24. Governing Law and Disputes. These Terms shall be governed by the laws of the State of Israel, without reference to its conflict of laws rules. The exclusive jurisdiction and venue for all disputes hereunder shall be the courts located in Tel Aviv-Yaffo, and each party hereby irrevocably consents to the jurisdiction of such courts. Notwithstanding the foregoing, CodeInsight reserves the right to seek injunctive relief in any court of competent jurisdiction.
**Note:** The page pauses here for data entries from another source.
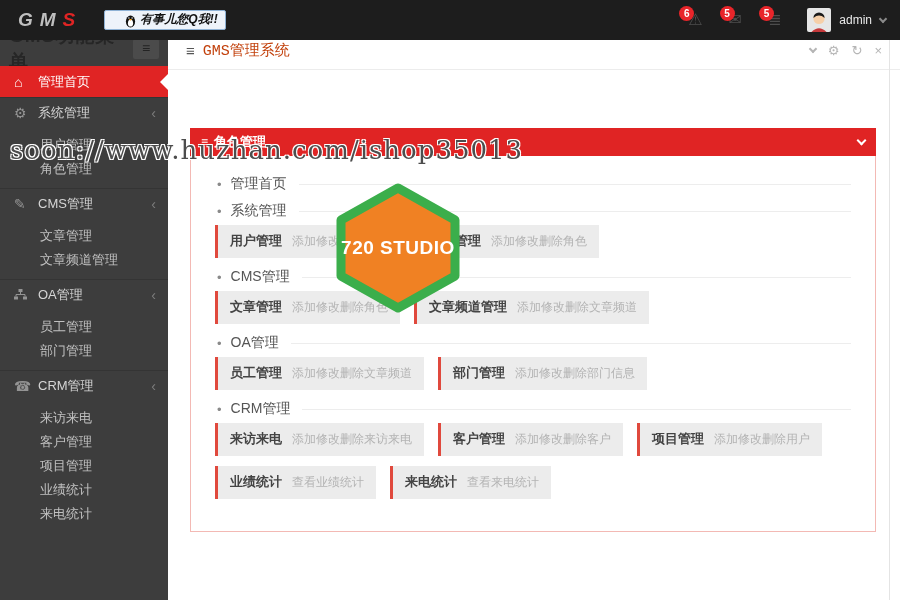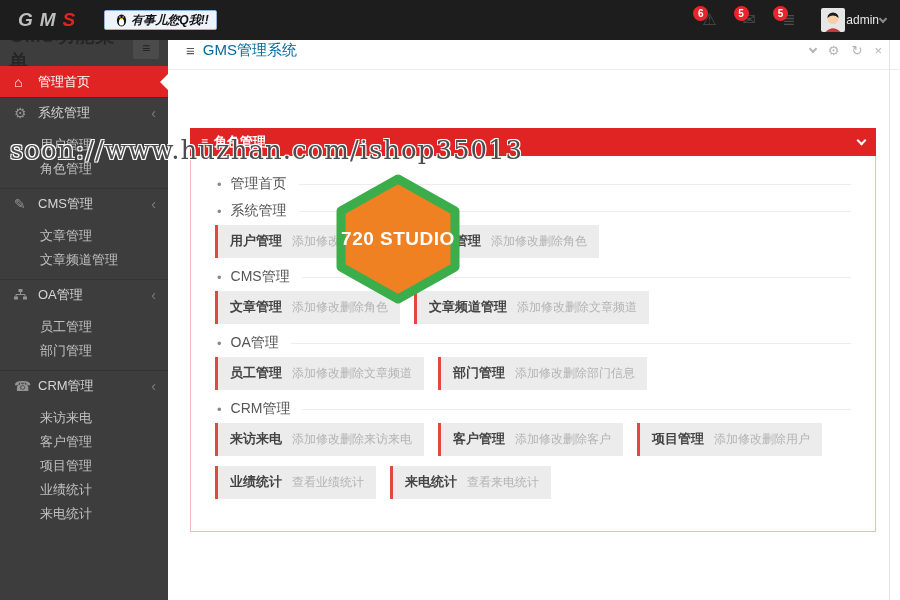--- a/index.html
+++ b/index.html
@@ -11,8 +11,8 @@
             display:flex; align-items:center; z-index:10; }
   .logo { margin-left:18px; font-weight:bold; font-style:italic; font-size:19px; letter-spacing:7px; }
   .logo .lg { color:#bfbfbf; } .logo .lr { color:#e02424; }
-  .qq-badge { margin-left:22px; display:flex; align-items:center; gap:4px; background:#eef3fa;
-              border:1px solid #8fb2d5; border-radius:2px; padding:1px 7px 1px 11px; height:20px;
+  .qq-badge { margin-left:22px; display:flex; align-items:flex-end; gap:4px; background:#eef3fa;
+              border:1px solid #8fb2d5; border-radius:2px; padding:1px 7px 1px 20px; height:20px;
               font-size:12px; font-weight:bold; font-style:italic; color:#111; cursor:pointer; }
   .tb-right { margin-left:auto; display:flex; align-items:center; margin-right:14px; }
   .notif { position:relative; margin-right:26px; cursor:pointer; }

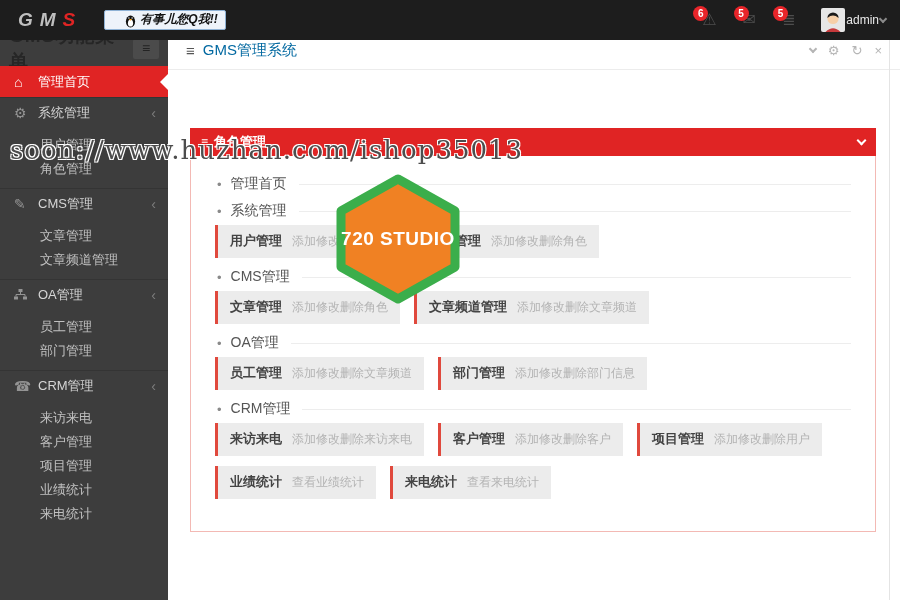--- a/index.html
+++ b/index.html
@@ -20,7 +20,7 @@
   .n-badge { position:absolute; left:-9px; top:-5px; min-width:15px; height:15px; border-radius:8px;
              background:#e8252a; color:#fff; font-size:10px; font-weight:bold; display:flex;
              align-items:center; justify-content:center; padding:0 3px; }
-  .user { display:flex; align-items:center; gap:1px; cursor:pointer; }
+  .user { display:flex; align-items:center; gap:8px; cursor:pointer; }
   .user-name { color:#e8e8e8; font-size:12px; }
   .chev { display:inline-block; width:6px; height:6px; border-right:2px solid #8a8a8a;
           border-bottom:2px solid #8a8a8a; transform:rotate(45deg); margin-top:-3px; }

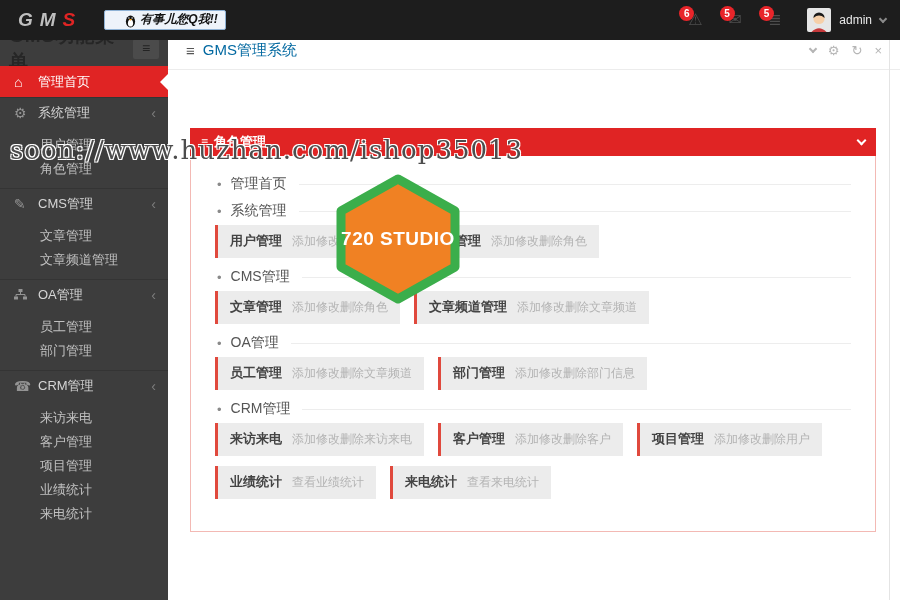--- a/index.html
+++ b/index.html
@@ -49,7 +49,7 @@
   .main-header { height:38px; display:flex; align-items:center; padding:0 18px;
                  border-bottom:1px solid #ececec; }
   .mh-burger { color:#555; font-size:15px; margin-right:8px; cursor:pointer; }
-  .mh-title { color:#0369a1; font-size:15px; }
+  .mh-title { color:#c2410c; font-size:15px;font-family:Liberation Mono, monospace; }
   .mh-tools { margin-left:auto; display:flex; align-items:center; gap:12px; color:#b5b5b5; }
   .mh-tools .t { font-size:13px; cursor:pointer; line-height:1; }
   .mh-tools .chev { border-color:#b5b5b5; }

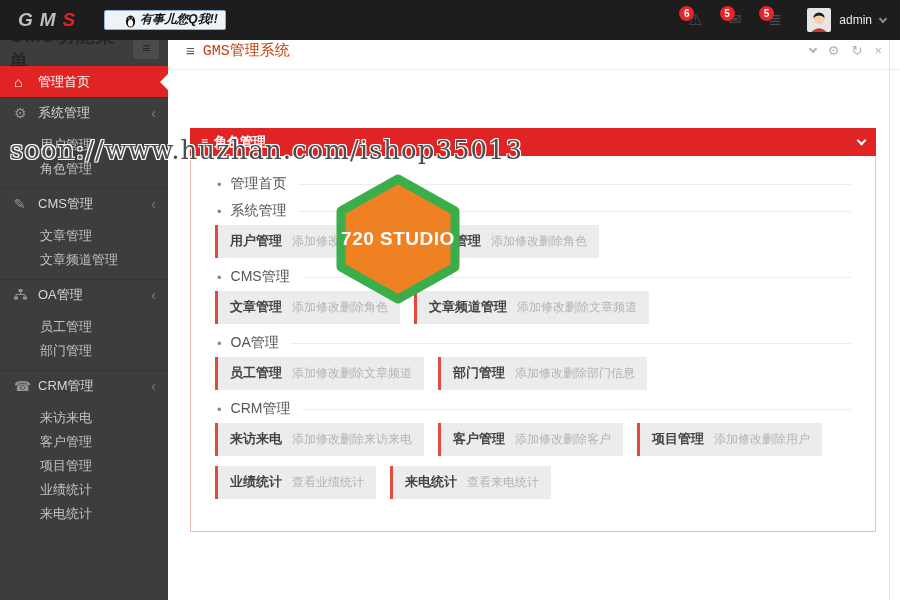--- a/index.html
+++ b/index.html
@@ -81,7 +81,7 @@
                font-family:"DejaVu Serif","Liberation Serif",serif; font-size:26px; color:#4d4d4d;
                letter-spacing:1px; white-space:nowrap;
                text-shadow:-1px -1px 0 #fff, 1px -1px 0 #fff, -1px 1px 0 #fff, 1px 1px 0 #fff; }
-  .hexagon { position:absolute; left:332px; top:174px; width:132px; height:130px; z-index:45; }
+  .hexagon { position:absolute; left:332px; top:183px; width:132px; height:130px; z-index:45; }
   .hex-label { position:absolute; inset:0; display:flex; align-items:center; justify-content:center;
                color:#fff; font-size:19px; font-weight:bold; letter-spacing:0.5px; white-space:nowrap; }
   .v-line { position:absolute; left:889px; top:32px; width:1px; height:568px; background:#e4e4e4; }

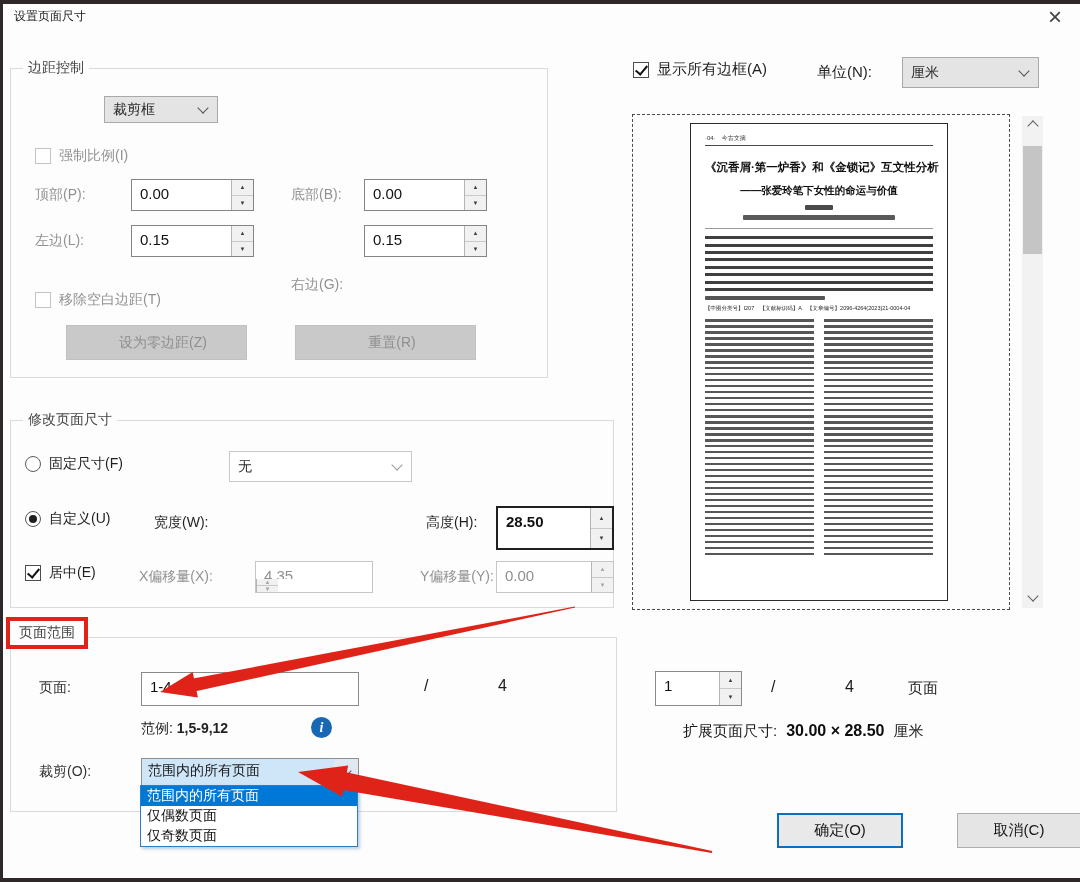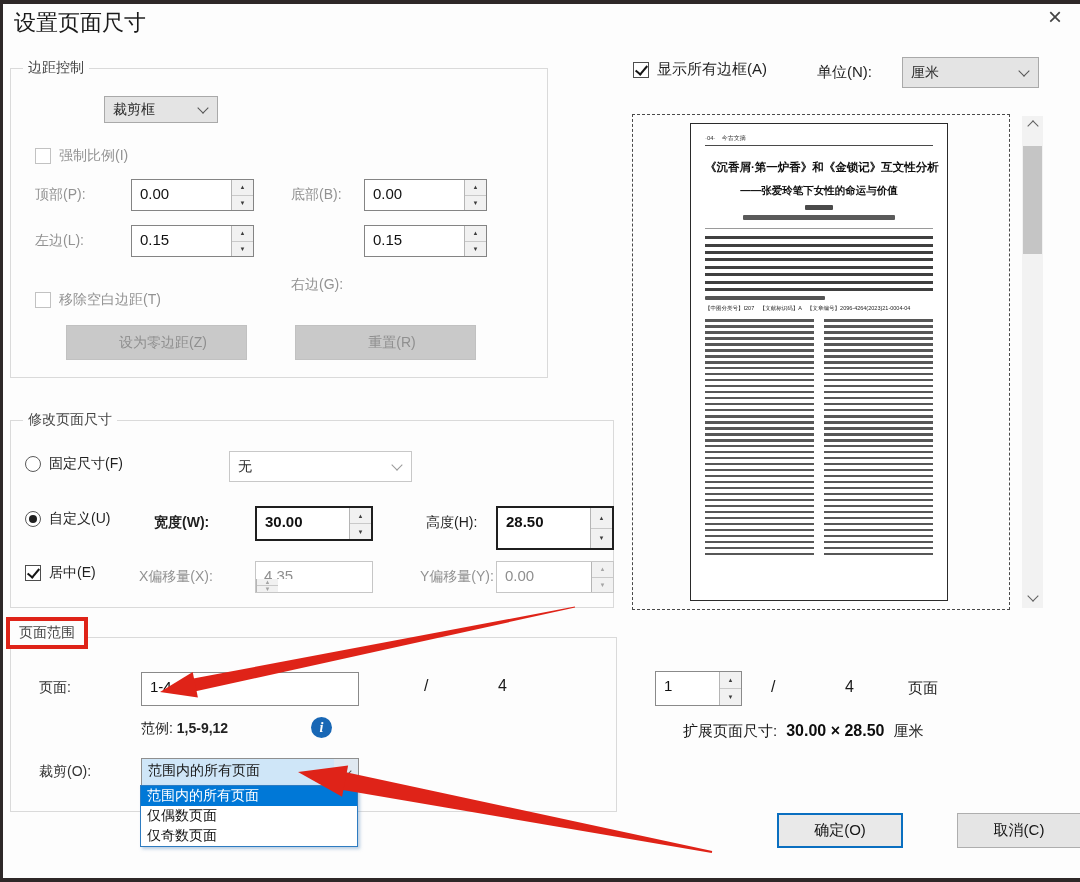--- a/index.html
+++ b/index.html
@@ -11,7 +11,7 @@
   .edge-bottom { position:absolute; left:0; bottom:0; width:1080px; height:4px; background:#2e2828; z-index:40; }
   .abs { position:absolute; }
 
-  .title { position:absolute; left:14px; top:8px; font-size:22px; color:#1a1a1a; }
+  .title { position:absolute; left:14px; top:8px; font-size:12px; color:#1a1a1a; }
   .close { position:absolute; left:1040px; top:2px; width:30px; height:30px; font-size:24px; color:#444; text-align:center; line-height:30px; cursor:pointer; }
 
   .group { position:absolute; border:1px solid #dadada; background:transparent; }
25. General. This Agreement represents the complete agreement concerning the Service between you and CodeInsight and supersede all prior agreements and representations related to the subject matter hereof. Section headings are provided for convenience only and have no substantive effect on construction. Except for your obligation to pay the Fees, neither party shall be liable for any failure to perform due to causes beyond its reasonable control. CodeInsight shall not be liable for any failure to perform due to circumstances or causes beyond its reasonable control including, but not limited to on account of strikes, shortages, riots, insurrection, fires, flood, storms, explosions, acts of God, war, government or quasi-governmental authorities actions, riot, acts of terrorism, earthquakes, explosions, power outages, pandemic or epidemic (or similar regional health crisis), or any other cause that is beyond the reasonable control of CodeInsight. CodeInsight may use your trademarks, service marks, trade names, service names, logos or other brand designations associated with you in any promotional material or other public announcement or disclosure to state that you are a customer of CodeInsight. Nothing herein shall be construed to create any employment relationship, partnership, joint venture or agency relationship or to authorize any party to enter into any commitment or agreement binding on the other party. If any provision of this Agreement is held to be unenforceable, the Agreement shall be construed without such provision. The failure by a party to exercise any right hereunder shall not operate as a waiver of such party’s right to exercise such right or any other right in the future. YOU AGREE THAT ANY CAUSE OF ACTION THAT YOU MAY HAVE ARISING OUT OF OR RELATED TO THE SOLUTION MUST COMMENCE WITHIN ONE (1) YEAR AFTER THE CAUSE OF ACTION ACCRUES.  OTHERWISE, SUCH CAUSE OF ACTION IS PERMANENTLY BARRED.